- [To do]
Transcribe verbatim the span of lines that opens with the line containing "ならなくなり、赤ワインでサーチュ" and closes with the last line of the data below.

——————

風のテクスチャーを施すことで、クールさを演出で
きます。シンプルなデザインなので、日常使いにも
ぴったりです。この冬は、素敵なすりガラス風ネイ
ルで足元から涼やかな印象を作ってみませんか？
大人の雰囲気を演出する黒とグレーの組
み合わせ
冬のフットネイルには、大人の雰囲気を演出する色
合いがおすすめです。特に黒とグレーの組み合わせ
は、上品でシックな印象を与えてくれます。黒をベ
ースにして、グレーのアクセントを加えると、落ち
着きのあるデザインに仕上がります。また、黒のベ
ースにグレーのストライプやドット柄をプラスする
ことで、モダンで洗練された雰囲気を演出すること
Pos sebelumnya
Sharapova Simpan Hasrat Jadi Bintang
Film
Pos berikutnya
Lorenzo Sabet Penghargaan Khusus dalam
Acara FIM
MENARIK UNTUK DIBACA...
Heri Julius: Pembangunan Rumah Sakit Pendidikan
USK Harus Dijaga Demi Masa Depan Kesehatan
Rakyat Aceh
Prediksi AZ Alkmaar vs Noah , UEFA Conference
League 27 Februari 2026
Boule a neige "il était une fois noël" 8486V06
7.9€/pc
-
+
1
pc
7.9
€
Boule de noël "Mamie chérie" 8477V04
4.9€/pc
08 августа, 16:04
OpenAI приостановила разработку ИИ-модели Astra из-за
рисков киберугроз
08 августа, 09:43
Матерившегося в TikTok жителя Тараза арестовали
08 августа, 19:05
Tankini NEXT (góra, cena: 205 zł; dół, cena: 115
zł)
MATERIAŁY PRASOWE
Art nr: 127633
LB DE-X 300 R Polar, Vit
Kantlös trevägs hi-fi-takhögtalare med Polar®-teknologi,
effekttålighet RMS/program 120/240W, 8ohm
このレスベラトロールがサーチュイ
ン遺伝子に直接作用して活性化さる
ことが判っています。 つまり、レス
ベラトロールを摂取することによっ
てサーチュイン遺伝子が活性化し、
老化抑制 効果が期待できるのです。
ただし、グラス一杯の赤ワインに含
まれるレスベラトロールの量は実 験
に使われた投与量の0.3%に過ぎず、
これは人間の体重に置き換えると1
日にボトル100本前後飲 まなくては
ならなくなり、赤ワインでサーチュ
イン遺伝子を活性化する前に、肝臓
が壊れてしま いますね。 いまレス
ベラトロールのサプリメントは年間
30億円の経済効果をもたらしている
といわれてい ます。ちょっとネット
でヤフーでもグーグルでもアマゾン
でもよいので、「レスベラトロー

——————

- [Reply]
ならなくなり、赤ワインでサーチュ
イン遺伝子を活性化する前に、肝臓
が壊れてしま いますね。 いまレス
ベラトロールのサプリメントは年間
30億円の経済効果をもたらしている
といわれてい ます。ちょっとネット
でヤフーでもグーグルでもアマゾン
でもよいので、「レスベラトロー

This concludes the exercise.